**Objetivo do exercício**
Transcreva do texto sobre Belém, sem mudar nada, o trecho que abre com as palavras que contêm "3 - Acho que" e fecha com "últimos 25 anos?".
----- Documento de origem
Chegou uma professora visitante, e até hoje eu agradeço muito, que foi minha orientadora, a Maria Ângela D'Incao, da Unesp. E o tema dela era família, ela dizia: ‘como eu vou te orientar nisso? Não tem isso’. Ninguém sabia. Tu entendes o desespero? (risos) E eu disse ‘vamos juntos, eu não quero mudar de tema’. Porque realmente entrei num campo de paixão, porque eu vivia a noite de Belém. Eu ia para as boates, fazia descida [ida ao centro da cidade para pixação ou pequenos furtos/arrastões] com os meninos de gangue, e até hoje as pessoas dizem: ‘tu era muito maluca’. E realmente, porque eu me metia no meio de uma gangue e saía pela rua com eles. Estava num risco, na vivência de uma coisa que eu adoro, o ‘anthropological blues’, que é uma coisa que o Roberto da Matta fala muito, essa vivência da antropologia!


3 - Acho que existe uma personagem que precisa ser destacada: a Praça da República. Ela é como um recorte desse macrocosmos que é Belém. O quanto esse se tornou um local de pesquisa importante para o livro e como foi acompanhar as mudanças naquele ambiente ao longo dos últimos 25 anos?


Hoje mostrei o livro para uma colega, a professora Denise Cardoso e quando ela olhou, ela se encheu de emoção e perguntou: ‘por que você não lança na Praça da República?’ E eu sempre fui muito apaixonada pela Praça da República, em muitos momentos andei ali. Sozinha, andava, observava. E era um momento em que a praça estava em uma efervescência cultural verdadeiramente, estava em um momento que domingo, inevitavelmente, todo mundo ia parar ali.


E naquele momento [a década de 1990] ela era claramente dividida. Aquele grande quarteirão, aquele quadrado verde com o Theatro da Paz no meio, com o monumento da República ali, o Teatro Waldemar Henrique, ela tinha espaços certos para os grupos certos. Atrás do Waldemar, os headbangers; muitas vezes, se o pessoal punk chegasse, se aproximava, mas nem tanto. No monumento da República e aquela via que você sai e fica de frente para o Theatro da Paz, ficavam os skatistas, transgredindo - porque eu acho que isso é algo que a gente precisa marcar, estamos falando de sujeitos que em todos os momentos não tinham medo e viviam espaços de transgressão mesmo. Os darks às vezes chegavam lá pro meio do dia, por volta de 13h, começavam a transitar de forma bastante blasé, porque eles já tinham passado uma noite intensa. E isso começava mesmo a esquentar a partir de meio-dia. E ali você ouvia sons, observava atitudes, definições de espaços, conquistas de territorialidades muito próximas e muito próprias de cada grupo.
----------
----- Registros fornecidos
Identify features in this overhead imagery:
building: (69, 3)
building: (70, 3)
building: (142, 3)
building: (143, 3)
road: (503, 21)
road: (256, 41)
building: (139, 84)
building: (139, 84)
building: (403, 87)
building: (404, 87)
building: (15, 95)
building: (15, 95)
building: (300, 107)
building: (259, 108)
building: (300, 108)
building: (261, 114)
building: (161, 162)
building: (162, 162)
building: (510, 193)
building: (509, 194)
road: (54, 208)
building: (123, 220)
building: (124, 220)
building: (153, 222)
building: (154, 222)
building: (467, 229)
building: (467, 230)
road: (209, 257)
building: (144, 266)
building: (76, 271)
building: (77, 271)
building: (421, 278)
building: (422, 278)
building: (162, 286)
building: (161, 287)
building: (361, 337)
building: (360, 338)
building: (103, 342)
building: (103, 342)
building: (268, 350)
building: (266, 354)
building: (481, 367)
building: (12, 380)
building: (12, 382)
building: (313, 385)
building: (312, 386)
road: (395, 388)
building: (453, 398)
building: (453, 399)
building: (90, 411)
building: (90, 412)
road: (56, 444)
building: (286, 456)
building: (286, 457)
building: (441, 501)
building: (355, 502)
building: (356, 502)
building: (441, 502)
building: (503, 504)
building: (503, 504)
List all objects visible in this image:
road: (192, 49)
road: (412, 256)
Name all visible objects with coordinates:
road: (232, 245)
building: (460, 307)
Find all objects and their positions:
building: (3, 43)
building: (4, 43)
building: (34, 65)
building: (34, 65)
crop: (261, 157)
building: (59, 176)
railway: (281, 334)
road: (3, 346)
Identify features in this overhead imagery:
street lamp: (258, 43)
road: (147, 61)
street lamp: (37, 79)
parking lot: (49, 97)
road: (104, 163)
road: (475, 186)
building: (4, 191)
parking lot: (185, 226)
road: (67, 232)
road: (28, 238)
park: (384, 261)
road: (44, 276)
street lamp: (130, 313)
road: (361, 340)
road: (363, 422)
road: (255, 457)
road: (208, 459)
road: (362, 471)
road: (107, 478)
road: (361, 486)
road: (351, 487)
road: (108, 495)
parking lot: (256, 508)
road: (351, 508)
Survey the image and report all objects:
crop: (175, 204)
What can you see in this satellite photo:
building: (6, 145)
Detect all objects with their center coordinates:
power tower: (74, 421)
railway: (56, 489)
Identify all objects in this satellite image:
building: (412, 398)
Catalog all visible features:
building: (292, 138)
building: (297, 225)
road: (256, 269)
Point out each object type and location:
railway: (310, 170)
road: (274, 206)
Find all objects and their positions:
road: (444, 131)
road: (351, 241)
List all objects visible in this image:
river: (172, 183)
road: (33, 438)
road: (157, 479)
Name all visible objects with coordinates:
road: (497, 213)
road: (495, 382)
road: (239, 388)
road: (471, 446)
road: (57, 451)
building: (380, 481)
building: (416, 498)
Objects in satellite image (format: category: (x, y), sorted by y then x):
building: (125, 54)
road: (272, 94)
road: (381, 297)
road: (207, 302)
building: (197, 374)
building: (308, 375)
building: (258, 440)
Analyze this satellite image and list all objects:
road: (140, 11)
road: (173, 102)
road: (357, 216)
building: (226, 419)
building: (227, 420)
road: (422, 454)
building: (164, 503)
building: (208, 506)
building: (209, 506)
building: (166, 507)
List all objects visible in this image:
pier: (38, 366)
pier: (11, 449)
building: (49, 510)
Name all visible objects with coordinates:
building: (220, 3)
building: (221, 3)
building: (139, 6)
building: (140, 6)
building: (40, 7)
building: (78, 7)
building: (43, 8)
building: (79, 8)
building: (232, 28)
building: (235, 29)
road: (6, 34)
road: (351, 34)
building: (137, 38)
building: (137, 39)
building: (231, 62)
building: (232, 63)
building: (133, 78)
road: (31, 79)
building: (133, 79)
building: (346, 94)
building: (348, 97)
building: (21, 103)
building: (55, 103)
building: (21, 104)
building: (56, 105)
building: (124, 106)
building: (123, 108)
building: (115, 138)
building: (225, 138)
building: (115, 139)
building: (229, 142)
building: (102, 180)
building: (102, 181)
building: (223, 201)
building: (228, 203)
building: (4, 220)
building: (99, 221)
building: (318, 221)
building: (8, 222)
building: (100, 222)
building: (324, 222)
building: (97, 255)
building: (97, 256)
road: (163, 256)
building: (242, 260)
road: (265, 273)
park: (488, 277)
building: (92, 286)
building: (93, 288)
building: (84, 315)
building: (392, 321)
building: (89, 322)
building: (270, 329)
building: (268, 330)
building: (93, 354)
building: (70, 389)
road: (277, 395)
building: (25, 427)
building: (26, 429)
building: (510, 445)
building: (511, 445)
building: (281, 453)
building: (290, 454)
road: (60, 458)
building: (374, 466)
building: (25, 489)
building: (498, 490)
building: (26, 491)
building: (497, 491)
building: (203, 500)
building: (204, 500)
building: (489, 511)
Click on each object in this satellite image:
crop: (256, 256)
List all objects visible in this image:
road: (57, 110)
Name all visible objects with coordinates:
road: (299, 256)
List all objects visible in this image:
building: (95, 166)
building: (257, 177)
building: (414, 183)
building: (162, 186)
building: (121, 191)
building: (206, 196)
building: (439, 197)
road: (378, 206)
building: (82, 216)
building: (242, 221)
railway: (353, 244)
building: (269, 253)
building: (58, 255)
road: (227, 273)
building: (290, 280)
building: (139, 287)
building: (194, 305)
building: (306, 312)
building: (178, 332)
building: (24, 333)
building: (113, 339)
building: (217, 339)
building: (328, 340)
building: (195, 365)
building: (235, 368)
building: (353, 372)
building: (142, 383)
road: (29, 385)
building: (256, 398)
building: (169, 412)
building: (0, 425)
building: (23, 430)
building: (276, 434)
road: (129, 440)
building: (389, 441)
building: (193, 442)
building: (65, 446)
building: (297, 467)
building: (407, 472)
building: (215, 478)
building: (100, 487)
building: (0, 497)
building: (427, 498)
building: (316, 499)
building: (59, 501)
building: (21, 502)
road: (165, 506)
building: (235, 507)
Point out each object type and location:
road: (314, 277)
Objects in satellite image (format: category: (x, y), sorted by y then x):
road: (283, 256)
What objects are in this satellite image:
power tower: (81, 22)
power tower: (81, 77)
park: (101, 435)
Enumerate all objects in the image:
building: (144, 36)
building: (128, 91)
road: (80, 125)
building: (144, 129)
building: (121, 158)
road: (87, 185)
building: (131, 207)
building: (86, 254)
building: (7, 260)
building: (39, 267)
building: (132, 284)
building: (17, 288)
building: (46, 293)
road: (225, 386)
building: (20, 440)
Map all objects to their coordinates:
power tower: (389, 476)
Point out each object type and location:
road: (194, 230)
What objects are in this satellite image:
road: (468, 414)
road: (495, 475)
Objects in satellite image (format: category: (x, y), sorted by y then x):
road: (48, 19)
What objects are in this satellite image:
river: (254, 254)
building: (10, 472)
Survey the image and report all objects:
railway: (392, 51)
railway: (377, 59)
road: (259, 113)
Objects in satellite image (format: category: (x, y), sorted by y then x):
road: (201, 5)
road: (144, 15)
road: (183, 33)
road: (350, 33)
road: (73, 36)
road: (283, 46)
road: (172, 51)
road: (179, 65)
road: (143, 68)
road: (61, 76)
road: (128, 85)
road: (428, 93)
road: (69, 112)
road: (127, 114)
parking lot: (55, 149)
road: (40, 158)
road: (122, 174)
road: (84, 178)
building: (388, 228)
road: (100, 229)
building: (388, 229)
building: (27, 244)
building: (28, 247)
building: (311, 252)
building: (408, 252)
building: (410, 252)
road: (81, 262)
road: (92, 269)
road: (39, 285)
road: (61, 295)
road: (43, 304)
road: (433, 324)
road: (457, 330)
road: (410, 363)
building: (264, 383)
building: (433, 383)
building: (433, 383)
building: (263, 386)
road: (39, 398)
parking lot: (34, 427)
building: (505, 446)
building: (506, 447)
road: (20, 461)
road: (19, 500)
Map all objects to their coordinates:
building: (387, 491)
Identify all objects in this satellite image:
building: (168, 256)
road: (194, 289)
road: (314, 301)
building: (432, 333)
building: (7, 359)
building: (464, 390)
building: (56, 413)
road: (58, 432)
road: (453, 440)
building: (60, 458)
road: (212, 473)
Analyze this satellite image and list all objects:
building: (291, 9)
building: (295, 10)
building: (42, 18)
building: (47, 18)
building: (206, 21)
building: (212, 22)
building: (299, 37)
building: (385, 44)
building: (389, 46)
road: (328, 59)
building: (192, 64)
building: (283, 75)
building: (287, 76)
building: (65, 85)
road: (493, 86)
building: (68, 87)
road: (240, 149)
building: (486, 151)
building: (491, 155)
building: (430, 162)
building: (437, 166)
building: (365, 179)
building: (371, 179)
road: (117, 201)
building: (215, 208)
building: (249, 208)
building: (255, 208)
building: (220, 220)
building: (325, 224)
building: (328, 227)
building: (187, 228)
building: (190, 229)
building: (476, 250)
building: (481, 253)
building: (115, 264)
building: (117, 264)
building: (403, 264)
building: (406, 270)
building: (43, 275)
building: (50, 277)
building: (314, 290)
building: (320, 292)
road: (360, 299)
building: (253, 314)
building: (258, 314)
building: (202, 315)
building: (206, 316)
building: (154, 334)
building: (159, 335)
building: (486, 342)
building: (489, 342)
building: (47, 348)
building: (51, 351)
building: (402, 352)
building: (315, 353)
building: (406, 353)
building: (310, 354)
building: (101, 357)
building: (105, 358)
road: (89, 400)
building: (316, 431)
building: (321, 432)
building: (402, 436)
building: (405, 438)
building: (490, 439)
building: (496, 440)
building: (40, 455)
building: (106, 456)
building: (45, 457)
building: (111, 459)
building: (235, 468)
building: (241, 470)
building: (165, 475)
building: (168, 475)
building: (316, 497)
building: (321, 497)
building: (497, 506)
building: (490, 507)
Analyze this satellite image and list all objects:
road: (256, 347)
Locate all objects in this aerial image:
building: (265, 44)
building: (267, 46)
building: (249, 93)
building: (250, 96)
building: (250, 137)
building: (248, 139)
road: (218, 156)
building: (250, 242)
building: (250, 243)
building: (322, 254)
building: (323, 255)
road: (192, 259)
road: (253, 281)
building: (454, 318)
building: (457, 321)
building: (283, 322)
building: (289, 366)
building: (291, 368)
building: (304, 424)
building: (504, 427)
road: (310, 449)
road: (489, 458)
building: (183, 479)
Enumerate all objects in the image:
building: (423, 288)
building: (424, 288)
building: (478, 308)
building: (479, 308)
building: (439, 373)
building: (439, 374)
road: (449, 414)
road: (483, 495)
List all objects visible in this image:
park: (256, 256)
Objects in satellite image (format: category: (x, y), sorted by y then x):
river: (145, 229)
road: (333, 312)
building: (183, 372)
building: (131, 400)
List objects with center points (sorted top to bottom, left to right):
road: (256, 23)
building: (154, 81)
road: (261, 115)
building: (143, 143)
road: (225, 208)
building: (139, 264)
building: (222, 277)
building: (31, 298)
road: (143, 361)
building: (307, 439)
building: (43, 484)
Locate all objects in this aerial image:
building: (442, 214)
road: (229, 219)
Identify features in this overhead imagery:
----------
**Solução do problema**
3 - Acho que existe uma personagem que precisa ser destacada: a Praça da República. Ela é como um recorte desse macrocosmos que é Belém. O quanto esse se tornou um local de pesquisa importante para o livro e como foi acompanhar as mudanças naquele ambiente ao longo dos últimos 25 anos?